Врач зашил ее разбитую губу и вертикальную рану на щеке. На щеку было страшно смотреть: самодельная черная застежка-молния в запекшейся крови, непререкаемое доказательство того, что шрам у Мэг останется на всю жизнь. Я подумала, не западет ли у нее щека из-за выбитых зубов, и взмолилась про себя, чтобы уцелели шатавшиеся. Несмотря на все это, Мэг, похоже, глубоко спала.
Хэнк прочистил горло. Он остался в коридоре, возле двери Мэг.
– Мне принести еще поленьев или?..
На самом деле он спрашивал, можно ли ему лечь, и я его за это ненавидела.
– Справимся, – ответил Энгус.
Хэнк постоял еще несколько секунд и исчез. Мне оставалось только гадать, что он с утра расскажет Эллису, но поделать с этим я ничего не могла.
Когда Энгус пошел набрать еще льда, я принесла из своей комнаты одеяло, развернула кресло лицом к Мэг и устроилась в нем, подвернув под себя ноги.

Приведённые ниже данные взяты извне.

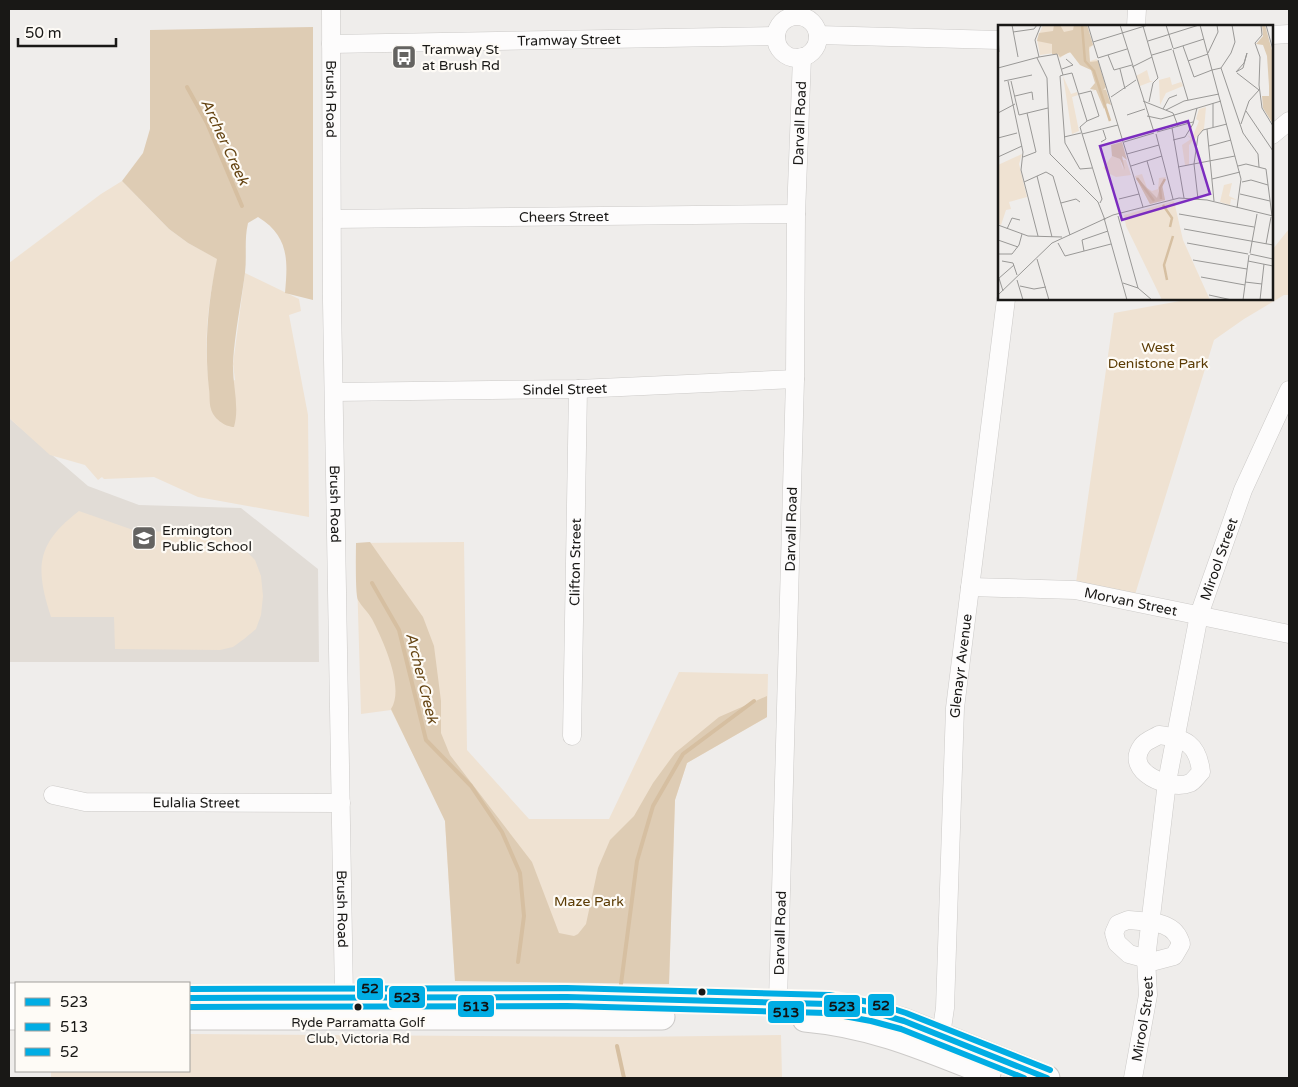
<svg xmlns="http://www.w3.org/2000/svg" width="1298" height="1087" viewBox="0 0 1298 1087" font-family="'Varela Round',sans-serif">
<rect width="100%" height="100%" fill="#efedeb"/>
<!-- built -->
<path fill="#e1dcd6" d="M9,418L88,486L139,505L241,508L318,569L319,662H9Z"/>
<!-- green -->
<g fill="#efe2d2">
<path d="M122,181L169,229L188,243L218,259C207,302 203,348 210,392L235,380L233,364L245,273L299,299L301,311L289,315L308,415L309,517L198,497L154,477L104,479L102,477L98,480L85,465L50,455L9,418V263L101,194Z"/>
<path d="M1289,229V295H1284L1244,319L1214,340L1133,601L1075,590L1114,313L1191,299H1272V250Z"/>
<path d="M79,511L136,531L222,533L243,548L255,560L261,576L263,596L261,615L256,629L244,639L233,647L220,650L115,649L114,617H51C35,567 36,544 79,511Z"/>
<path d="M464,542L467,750L529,819H609L679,672L768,674L767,717L687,763L675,800L669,984L455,981L445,821L443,814L391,710L361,714L356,543Z"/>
<path d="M189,1034L631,1037L781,1035L782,1078H51V1071H189Z"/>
</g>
<!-- forest -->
<g fill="#deccb4">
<path d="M313,27V300L285,293C288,260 289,236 258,217L248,223C244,240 247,256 245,273C241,303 235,332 233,362C232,384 240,406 234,427C225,427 213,418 211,409C209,403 210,395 209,389C204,345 208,302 217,259L188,243L169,229L122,181L143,153L150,129V30Z"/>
<path d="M370,542L423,617L434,646L441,701V733L450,755L532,862L559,933L574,936L578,934L586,924L598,868L610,840L634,816L653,783L675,753L719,717L767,696V717L687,763L675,800L669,984L455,981L445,821L391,709C405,688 383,640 372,619C368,612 362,607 358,600C355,594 356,553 356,543Z"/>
</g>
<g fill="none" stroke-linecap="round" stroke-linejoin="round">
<!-- stream -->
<g stroke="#d6bfa1" stroke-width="4">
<path d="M187,87L207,123L242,206"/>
<path d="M372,583L399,630L426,740L471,786L502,832L520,873L524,916L518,962"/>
<path d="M621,984L637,861L653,806L683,754L754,701"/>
<path d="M617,1046L624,1078"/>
</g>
<defs>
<g id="minor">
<path id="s1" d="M331,9L332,301L344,998"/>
<circle cx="797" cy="37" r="21"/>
<path d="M1136,26L1137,9"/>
<path d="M818,35L999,40"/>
<path d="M1272,35L1289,34"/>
<path id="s2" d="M331,44L776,36"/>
<path d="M1272,135L1289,121"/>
<path id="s3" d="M332,219L796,214"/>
<path id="s4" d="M334,392L578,389L795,379"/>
<path id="s5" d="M970,587L1075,590L1289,634"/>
<path d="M1159,735C1185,738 1198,744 1201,772C1197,776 1194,781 1190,783C1170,791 1123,772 1142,746C1145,741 1154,738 1159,735Z"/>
<path id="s6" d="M572,736L578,389"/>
<path id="s7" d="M53,795L85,802L341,803"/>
<path d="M1128,920C1149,922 1175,920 1181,944L1174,956L1155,961L1129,954L1117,943L1114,933L1118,924Z"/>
<path id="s8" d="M778,1001L795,379L796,214L802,57"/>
<path id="s9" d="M941,1035L945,1008L955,708L1006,299"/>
<path id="s10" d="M1133,1078L1148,995L1146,959L1167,782L1199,615L1243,490L1289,390"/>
</g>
<g id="highway">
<path d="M9,996H16"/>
<path d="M189,998L567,997L828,1004L873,1012L904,1021L1047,1078"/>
<path d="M9,1017H16"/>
<path d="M189,1017H662"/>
<path d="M805,1019C873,1025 925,1048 988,1073"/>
</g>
</defs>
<!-- minor casing -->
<use href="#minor" stroke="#cccac8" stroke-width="19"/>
<!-- highway casing -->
<use href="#highway" stroke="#cccac8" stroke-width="27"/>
<!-- minor -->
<use href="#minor" stroke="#fdfcfc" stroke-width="18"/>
<!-- highway -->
<use href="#highway" stroke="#fdfcfc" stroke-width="25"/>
<defs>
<path id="bus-1" d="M189,998L567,997L828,1004L873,1012L904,1021L1047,1078"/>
<path id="bus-2" d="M189,1007L567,1006L827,1013L871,1021L901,1029L1024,1078"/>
<path id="bus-3" d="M189,989L567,988L829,995L875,1003L906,1013L1050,1070"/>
</defs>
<!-- bus-1 casing -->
<use href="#bus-1" stroke="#fefbf6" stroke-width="10"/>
<!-- bus-2 casing -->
<use href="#bus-2" stroke="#fefbf6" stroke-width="10"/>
<!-- bus-3 casing -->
<use href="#bus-3" stroke="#fefbf6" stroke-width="10"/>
<!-- bus-1 -->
<use href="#bus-1" stroke="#01ade4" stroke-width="6"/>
<!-- bus-2 -->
<use href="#bus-2" stroke="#01ade4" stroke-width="6"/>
<!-- bus-3 -->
<use href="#bus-3" stroke="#01ade4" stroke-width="6"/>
</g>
<!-- icons -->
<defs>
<symbol id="bus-square" viewBox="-11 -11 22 22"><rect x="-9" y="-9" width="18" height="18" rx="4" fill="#646361" stroke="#fefbf6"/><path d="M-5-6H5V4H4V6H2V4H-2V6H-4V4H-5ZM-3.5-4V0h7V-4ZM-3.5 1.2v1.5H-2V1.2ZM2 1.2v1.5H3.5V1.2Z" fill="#fff"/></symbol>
<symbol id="school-square" viewBox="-11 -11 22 22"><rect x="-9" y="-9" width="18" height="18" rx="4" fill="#646361" stroke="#fefbf6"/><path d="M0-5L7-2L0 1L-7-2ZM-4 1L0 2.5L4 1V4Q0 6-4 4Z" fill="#fff"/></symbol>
</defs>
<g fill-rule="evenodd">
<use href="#bus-square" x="390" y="43" width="28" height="28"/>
<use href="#school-square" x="130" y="524" width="28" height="28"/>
</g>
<!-- markers -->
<g fill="#191816" stroke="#fefbf6" stroke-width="2">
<circle cx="702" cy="992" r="4.5"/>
<circle cx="358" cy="1007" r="4.5"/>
</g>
<g text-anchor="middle" stroke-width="4.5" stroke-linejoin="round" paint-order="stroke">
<!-- bus labels -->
<g font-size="13" fill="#191816" stroke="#fefbf6">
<text x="358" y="1027">Ryde Parramatta Golf<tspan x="358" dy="16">Club, Victoria Rd</tspan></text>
</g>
<!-- street labels -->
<g font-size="14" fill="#191816" stroke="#fefbf6">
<text dy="5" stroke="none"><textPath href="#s2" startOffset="238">Tramway Street</textPath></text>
<text dy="5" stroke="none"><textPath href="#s1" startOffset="90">Brush Road</textPath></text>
<text dy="5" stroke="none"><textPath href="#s8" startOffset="878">Darvall Road</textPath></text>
<text dy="5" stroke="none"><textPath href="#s3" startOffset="232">Cheers Street</textPath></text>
<text dy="5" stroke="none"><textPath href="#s4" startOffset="231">Sindel Street</textPath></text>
<text dy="5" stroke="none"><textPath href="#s1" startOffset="495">Brush Road</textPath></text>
<text dy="5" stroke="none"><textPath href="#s8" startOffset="472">Darvall Road</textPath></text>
<text dy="5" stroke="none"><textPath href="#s10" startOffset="528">Mirool Street</textPath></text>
<text dy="5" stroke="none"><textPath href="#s6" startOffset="174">Clifton Street</textPath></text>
<text dy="5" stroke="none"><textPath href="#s5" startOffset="162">Morvan Street</textPath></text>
<text dy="5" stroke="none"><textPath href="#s9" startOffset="370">Glenayr Avenue</textPath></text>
<text dy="5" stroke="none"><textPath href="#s7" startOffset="144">Eulalia Street</textPath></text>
<text dy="5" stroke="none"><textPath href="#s1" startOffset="900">Brush Road</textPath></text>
<text dy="5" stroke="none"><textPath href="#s8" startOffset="68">Darvall Road</textPath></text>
<text dy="5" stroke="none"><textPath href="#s10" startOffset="60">Mirool Street</textPath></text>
</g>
<!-- poi labels -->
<g font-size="14" fill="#191816" stroke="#fefbf6" text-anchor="start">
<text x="422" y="54">Tramway St<tspan x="422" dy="16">at Brush Rd</tspan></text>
<text x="162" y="535">Ermington<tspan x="162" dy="16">Public School</tspan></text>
</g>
<!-- park labels -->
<g font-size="14" fill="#5b3b04" stroke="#fefbf6">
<text x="1158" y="352">West<tspan x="1158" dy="16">Denistone Park</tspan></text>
<text x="589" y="906">Maze Park</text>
</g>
<!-- water labels -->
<g font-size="15" font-style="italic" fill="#654412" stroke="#fefbf6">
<text transform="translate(225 142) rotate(65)" y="5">Archer Creek</text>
<text transform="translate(422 678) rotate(76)" y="5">Archer Creek</text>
</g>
</g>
<!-- overview -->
<g transform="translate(998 25)">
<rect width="275" height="275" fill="#efedeb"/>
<path d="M45,0H89L95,20L89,26L92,36L99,34L112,78L106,80L101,64L94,66L100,61L94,44L78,28H69L62,33L56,28L42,30L39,14ZM149,45L152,56H155L142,61L138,51ZM65,51L73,69L79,67L80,70L74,72L81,106L74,109ZM172,52L174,60L183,57L185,61L168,68L162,80L161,55ZM208,82L206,104L191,120V140H187L184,120L193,114L189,110L194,113L201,96L198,94L201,84ZM24,129L21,139L29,172L11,177L13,184L8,185L3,200L0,198V140ZM114,131L122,134L125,145L124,135H128L133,150L118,152L110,148L105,143ZM144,149L149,163L154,166L160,164L161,153L168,152L164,162L167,175L152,179L137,151ZM234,158L231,171L239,175L233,174L232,180L222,177L226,160ZM176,176L185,215L212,275H164L128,201L126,190Z" fill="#efe2d2"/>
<path d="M56,0H62L66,7L75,5L76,0H89L95,20L91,22L92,37L100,36L108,62L105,65H108L113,80L109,78L106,84L98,65L92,64L97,58L93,45L82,40L72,27L62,32L60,29H54V19L39,16L41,8L55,6ZM264,0H267L275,29V99L265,83L264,71H271V61L269,31L265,20L258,19L265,11ZM124,117L129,135L124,131L127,145L122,134L114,131L113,120ZM137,151L159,173L163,159L168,153L164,159L167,175L152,179Z" fill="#deccb4"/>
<path fill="none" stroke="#d6bfa1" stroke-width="2.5" d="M84,0L87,36L96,46L112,96M139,153L156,176M163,174L162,163L167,154M165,180L174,193L172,202M169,255L166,240L175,211"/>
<path fill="none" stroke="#999896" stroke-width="1" d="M14,0L20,32M90,0L95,17L150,0M122,0L156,107M168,0L175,23M202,0L243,154L239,183M263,0L264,10L257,18L262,32L261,60L264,83L275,101M268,0L275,25M145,1L160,53L155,58L151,77M15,7L36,4L39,0M0,12L1,27M150,16L201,0M95,17L100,33L129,24M185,21L196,52M175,24L206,14M175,25L190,75M210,28L220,7L219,0M249,28L245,43L238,47L246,38ZM110,30L116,45L134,40M154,30L174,24M41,32L59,29L65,50M41,32L37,15L43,0M39,33L49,53L52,129L100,177L107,195M100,35L145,182M190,36L210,29M134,42L154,32M0,43L41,32M223,43L245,108L260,129L261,142M64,44L75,40L68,34M122,44L127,64M214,45L223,43L233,28L237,17L234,0M239,48L261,65L251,76L243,99M65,50L74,48L89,96L82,102L104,174L102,178M65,50L62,51L67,118L82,144L94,143M196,52L214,45M6,56L34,50M10,56L25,127L23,145L40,211M13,56L21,90M81,69L93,66L101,91L89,96M17,71L34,67L35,75M113,72L138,55M145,76L175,88L180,101M215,78V102M165,84L171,73L179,70M168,85L186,76L221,69M248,86L275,126M0,88L17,79M21,90L50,83M129,90L147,84M149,91L163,94L223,76M174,103L186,173M209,104L216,176M159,107L195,97M84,109L120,100M158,109L175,174M66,112L83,108M0,113L19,108M175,115L187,112L195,99L199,83M103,117L108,114L105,105M126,117L156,108M211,121L233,115M129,129L161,120M0,132L24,121M25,132L38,127L29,88M149,136L156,160M133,141L164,131M240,141L248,139L268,144L274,191M180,142L237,131M39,151L54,212M214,154L242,147M26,157L48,147L55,151L72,210M244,157L253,155L270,160M242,169L272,176M121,174L141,169M200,174L196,139L200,111L205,105L229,99M63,178L78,174L82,177M181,189L256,202M120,191L140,263L154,275M106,193L129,275M0,200L30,211L64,212M9,204L14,193L22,195M186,204L275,220M0,215L20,222M60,218L67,231L113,219M189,218L250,229M268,219L273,192M86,226L84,215L110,206M252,228L259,189M1,229H14L21,220L24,209M252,229L275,234M39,234L51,275M195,235L249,244M4,236L15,238L19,250M250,236L275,241M0,250L5,266M203,252L247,260M0,254L16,240M19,255L25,275M247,257L264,259M125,258L140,263M22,261L36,264L48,262M0,270L54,218L115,190L181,173L209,175L275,191M211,270L234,275M245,275L251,230M262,275L266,239"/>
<path fill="#7b2cbf" fill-opacity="0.15" stroke="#7b2cbf" stroke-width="2.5" d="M190,96L212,169L124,195L102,121Z"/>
<rect width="275" height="275" fill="none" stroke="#191816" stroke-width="2.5"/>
</g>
<g stroke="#fefbf6" stroke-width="2">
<rect x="356" y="977" width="28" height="24" rx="5" fill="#01ade4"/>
<rect x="388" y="985" width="38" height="24" rx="5" fill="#01ade4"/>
<rect x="867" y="993" width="28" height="24" rx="5" fill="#01ade4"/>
<rect x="457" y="994" width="38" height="24" rx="5" fill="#01ade4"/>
<rect x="823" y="994" width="38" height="24" rx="5" fill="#01ade4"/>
<rect x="767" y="1000" width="38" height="24" rx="5" fill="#01ade4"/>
</g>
<g font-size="14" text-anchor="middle" font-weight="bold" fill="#111">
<text x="370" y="993">52</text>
<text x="407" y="1002">523</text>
<text x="881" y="1010">52</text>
<text x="476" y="1011">513</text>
<text x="842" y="1011">523</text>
<text x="786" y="1017">513</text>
</g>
<!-- border -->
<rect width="1298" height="1087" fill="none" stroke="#191816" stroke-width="20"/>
<!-- legend -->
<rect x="15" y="982" width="175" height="90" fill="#fefbf6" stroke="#a2a09c"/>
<rect x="25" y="998" width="25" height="8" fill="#01ade4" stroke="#a2a09c"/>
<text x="60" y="1007" font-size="15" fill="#191816">523</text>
<rect x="25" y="1023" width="25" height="8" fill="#01ade4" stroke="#a2a09c"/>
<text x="60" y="1032" font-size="15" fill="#191816">513</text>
<rect x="25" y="1048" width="25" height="8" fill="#01ade4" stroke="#a2a09c"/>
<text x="60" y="1057" font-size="15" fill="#191816">52</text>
<!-- scale -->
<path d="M18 38v8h98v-8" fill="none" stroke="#191816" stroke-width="2.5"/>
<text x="25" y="38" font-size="15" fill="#191816" stroke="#fefbf6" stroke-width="4" paint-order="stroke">50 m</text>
</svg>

– Вам бы лечь, – сказал Энгус, вернувшись. – Я с ней посижу ночь, а утром Анна меня сменит.
– Я бы хотела остаться, если вы не против.
– Я не против, но если мне не удастся договориться, вы завтра останетесь тут одна.
– Все в порядке.
Энгус помешал огонь, потом сел на корточки под стеной. Я украдкой бросила на него взгляд. Он меня изучал.
– Так вы его убить собирались? – спросил он.
– Хотела, да.
Энгус тихо рассмеялся:
– Вы меня изумляете, миссис Хайд.
– Мэдди. Просто Мэдди. Анна и Мэг меня так называют уже несколько недель, если мужа рядом нет.
Он не сводил с меня глаз, и я гадала, сколько он про меня понял.
– Боюсь, пора, – сказал Энгус сорок минут спустя.
Разбудить Мэг было трудно, но нам это в конце концов удалось: мы звали ее по имени и тормошили за руки. Энгус спросил, знает ли она, какое сегодня число. Она ответила, что сегодня Валентинов день, и заплакала.
Это она виновата, пробормотала Мэг разбитыми губами. Рори выпил, и нечего было кокетничать насчет чулок, а еще она его отчитала накануне. Он хороший, правда, она собиралась переехать к нему в Новую Шотландию после войны. Уже посмотрела фильм «Добро пожаловать в Канаду», всего неделю назад, с другими девушками, которые собирались за лесорубов замуж, когда война кончится.
– Тише, m’eudail, – сказал Энгус.
– А если он не вернется?
Мы с Энгусом переглянулись.
– А сейчас ты должна сделать несколько глубоких вдохов, – продолжал Энгус. – Всего пять, но очень глубоких.
– Не могу, – плакала Мэг. – Ты не понимаешь. Больно.
– Надо, Мэг, – сказала я. – Доктор велел. Ты ведь не хочешь, чтобы у тебя пневмония началась?
Мы с Энгусом помогли ей перекатиться на спину, потом взяли Мэг за руки и считали вслух, пока она отважно наполняла и опустошала легкие. Вскрикивала она так, что сердце сжималось, но едва мы досчитали до пяти, повернулась на бок и забылась.
– Спасибо Господу за обезболивающие, – тихо сказал Энгус. – Она, наверное, и не вспомнит, что мы ее будили.